Stored items from a collection
---------------

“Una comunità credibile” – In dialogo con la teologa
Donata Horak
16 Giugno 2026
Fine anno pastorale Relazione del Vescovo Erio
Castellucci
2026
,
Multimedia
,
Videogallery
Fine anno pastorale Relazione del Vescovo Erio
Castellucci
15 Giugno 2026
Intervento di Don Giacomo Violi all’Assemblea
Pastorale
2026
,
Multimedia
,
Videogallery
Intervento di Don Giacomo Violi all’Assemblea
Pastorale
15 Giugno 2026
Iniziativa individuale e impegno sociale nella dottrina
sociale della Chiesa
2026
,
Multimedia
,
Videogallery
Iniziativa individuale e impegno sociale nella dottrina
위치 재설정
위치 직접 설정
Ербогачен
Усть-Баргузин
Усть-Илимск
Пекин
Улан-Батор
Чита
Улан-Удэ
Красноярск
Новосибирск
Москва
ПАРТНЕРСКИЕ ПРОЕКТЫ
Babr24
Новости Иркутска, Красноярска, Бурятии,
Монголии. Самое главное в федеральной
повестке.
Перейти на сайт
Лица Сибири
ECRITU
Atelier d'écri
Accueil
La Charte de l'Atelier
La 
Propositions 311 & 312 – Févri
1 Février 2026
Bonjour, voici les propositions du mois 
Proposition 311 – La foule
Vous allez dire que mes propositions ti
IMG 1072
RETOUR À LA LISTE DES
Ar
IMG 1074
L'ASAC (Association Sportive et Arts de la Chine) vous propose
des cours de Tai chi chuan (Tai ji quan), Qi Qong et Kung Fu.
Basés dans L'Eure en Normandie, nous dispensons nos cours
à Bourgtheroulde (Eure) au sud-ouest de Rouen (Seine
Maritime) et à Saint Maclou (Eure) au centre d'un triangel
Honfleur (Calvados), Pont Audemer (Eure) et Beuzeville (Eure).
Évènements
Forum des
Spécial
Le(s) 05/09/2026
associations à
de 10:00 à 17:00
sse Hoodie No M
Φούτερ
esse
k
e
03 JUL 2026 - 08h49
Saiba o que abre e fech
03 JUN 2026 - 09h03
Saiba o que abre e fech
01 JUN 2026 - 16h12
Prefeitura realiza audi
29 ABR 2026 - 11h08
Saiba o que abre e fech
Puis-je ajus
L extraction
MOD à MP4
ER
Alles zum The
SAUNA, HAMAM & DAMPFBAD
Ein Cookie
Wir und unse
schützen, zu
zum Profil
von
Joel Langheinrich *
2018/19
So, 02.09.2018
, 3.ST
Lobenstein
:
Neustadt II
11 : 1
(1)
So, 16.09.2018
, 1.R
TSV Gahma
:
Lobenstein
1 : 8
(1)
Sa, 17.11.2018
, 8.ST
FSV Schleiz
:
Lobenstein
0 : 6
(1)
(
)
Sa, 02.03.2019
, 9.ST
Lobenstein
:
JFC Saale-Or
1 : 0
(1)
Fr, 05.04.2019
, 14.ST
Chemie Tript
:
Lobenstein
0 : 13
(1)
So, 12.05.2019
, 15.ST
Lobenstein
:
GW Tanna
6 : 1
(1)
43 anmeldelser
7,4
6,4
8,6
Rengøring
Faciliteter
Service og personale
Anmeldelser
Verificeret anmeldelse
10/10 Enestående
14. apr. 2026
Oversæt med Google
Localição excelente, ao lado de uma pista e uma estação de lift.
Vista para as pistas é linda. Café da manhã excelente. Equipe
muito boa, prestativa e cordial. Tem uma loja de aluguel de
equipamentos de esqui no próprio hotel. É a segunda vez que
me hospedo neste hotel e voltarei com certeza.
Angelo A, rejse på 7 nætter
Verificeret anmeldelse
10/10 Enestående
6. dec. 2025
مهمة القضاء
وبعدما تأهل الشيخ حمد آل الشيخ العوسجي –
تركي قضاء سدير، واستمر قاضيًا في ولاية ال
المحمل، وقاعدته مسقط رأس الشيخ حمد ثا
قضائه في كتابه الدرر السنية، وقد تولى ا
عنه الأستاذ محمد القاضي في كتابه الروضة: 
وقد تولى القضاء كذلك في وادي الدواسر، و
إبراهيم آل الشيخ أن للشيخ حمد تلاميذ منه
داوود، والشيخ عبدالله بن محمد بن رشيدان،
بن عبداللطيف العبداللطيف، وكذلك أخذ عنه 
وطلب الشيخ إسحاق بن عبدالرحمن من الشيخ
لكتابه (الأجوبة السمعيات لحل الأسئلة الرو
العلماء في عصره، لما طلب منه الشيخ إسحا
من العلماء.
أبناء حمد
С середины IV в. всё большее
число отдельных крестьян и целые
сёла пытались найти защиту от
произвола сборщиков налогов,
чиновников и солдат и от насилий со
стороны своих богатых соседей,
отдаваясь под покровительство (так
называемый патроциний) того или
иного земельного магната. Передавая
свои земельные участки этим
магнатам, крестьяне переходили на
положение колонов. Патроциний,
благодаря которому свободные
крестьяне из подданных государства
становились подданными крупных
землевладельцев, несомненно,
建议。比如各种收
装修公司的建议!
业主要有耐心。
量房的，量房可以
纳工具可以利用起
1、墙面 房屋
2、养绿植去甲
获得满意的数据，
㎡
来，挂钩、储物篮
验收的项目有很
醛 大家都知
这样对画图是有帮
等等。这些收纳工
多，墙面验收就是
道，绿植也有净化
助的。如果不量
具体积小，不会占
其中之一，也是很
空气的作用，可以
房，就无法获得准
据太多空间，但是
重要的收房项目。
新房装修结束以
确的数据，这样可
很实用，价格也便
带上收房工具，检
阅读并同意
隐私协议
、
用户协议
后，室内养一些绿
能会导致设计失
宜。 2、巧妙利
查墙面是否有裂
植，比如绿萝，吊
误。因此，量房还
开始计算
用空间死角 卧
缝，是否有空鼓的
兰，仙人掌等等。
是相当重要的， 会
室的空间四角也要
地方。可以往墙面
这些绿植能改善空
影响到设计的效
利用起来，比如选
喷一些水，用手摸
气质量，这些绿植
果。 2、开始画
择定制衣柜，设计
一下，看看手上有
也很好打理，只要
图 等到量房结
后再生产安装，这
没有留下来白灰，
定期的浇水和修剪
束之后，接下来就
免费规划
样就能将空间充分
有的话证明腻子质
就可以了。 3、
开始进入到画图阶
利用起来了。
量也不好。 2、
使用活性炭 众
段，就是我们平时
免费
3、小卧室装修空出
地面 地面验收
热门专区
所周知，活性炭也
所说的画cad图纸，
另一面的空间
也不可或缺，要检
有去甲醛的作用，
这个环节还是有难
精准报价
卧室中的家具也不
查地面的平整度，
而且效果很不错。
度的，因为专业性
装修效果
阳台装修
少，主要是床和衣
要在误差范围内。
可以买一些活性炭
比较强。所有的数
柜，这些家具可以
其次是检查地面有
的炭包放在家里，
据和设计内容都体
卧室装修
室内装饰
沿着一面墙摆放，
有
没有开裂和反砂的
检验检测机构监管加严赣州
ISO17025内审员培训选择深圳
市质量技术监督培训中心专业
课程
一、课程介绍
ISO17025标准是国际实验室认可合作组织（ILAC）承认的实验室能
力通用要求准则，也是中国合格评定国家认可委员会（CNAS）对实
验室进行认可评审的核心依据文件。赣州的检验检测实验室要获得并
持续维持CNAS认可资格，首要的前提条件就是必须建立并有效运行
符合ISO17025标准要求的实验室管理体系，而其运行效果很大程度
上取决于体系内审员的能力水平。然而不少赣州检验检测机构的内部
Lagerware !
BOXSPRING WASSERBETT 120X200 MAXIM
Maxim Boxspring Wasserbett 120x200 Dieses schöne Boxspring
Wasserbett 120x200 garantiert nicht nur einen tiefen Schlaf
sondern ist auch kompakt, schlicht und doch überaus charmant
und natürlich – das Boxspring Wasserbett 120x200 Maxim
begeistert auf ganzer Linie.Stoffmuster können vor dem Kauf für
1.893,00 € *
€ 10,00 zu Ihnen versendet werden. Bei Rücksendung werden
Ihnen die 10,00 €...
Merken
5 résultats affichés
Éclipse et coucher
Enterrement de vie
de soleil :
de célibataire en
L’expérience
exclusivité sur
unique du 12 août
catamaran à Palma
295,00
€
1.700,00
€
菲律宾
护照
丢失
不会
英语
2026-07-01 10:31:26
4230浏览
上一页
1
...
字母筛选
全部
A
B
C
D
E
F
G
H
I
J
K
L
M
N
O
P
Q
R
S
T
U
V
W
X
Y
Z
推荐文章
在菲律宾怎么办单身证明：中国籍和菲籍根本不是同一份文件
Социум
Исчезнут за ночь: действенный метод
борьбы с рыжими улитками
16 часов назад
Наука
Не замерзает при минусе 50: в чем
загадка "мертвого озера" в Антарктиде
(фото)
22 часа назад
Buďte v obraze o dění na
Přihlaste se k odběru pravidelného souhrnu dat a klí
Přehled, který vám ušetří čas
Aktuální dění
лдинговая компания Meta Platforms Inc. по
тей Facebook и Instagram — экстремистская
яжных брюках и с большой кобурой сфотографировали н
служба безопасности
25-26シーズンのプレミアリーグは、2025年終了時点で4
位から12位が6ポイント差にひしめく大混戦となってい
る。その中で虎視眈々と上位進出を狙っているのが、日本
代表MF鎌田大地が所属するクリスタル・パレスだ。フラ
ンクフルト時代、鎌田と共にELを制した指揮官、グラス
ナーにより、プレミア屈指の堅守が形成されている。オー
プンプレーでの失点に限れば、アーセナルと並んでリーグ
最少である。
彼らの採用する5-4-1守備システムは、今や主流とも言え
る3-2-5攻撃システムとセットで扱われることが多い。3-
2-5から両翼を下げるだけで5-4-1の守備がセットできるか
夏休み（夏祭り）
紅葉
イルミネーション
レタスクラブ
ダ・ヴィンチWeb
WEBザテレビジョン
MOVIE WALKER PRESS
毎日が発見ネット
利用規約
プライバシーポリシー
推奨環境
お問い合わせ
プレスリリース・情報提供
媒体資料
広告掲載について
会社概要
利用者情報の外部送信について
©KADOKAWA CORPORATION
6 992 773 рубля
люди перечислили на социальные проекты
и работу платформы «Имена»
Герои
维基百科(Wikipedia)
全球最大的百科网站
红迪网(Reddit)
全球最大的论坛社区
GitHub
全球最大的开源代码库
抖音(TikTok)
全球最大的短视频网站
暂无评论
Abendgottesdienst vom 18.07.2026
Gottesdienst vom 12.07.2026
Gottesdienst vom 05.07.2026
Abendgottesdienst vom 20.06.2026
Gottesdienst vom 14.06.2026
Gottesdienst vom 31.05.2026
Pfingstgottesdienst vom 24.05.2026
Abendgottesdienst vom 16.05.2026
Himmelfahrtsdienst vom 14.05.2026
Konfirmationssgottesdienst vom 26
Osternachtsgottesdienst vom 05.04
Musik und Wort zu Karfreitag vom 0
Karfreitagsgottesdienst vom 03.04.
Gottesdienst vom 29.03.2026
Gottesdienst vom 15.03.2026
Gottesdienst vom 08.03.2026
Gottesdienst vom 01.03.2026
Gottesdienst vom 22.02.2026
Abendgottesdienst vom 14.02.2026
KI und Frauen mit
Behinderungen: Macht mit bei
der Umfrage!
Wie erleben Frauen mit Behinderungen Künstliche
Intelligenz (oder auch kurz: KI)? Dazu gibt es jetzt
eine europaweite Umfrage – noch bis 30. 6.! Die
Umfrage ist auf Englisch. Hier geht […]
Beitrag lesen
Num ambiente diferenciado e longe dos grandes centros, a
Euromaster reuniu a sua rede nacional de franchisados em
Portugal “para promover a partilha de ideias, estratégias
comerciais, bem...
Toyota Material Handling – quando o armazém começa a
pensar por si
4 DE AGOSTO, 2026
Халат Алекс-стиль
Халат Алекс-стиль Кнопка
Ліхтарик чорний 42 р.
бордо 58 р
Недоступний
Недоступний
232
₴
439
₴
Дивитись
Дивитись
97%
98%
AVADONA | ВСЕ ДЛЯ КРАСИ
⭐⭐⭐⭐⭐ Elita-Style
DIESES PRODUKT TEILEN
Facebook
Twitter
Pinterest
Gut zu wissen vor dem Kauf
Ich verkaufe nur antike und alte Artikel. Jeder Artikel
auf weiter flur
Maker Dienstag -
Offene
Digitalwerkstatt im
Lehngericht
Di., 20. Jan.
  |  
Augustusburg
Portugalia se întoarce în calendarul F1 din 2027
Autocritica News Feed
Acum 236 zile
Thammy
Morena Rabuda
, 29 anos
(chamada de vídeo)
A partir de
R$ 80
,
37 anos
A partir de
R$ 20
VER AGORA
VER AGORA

---------------

What this task involves:
Check every line of the entries above for the word "Abendgottesdienst" and report how many lines contain it, giving the number only.

Expected answer:
4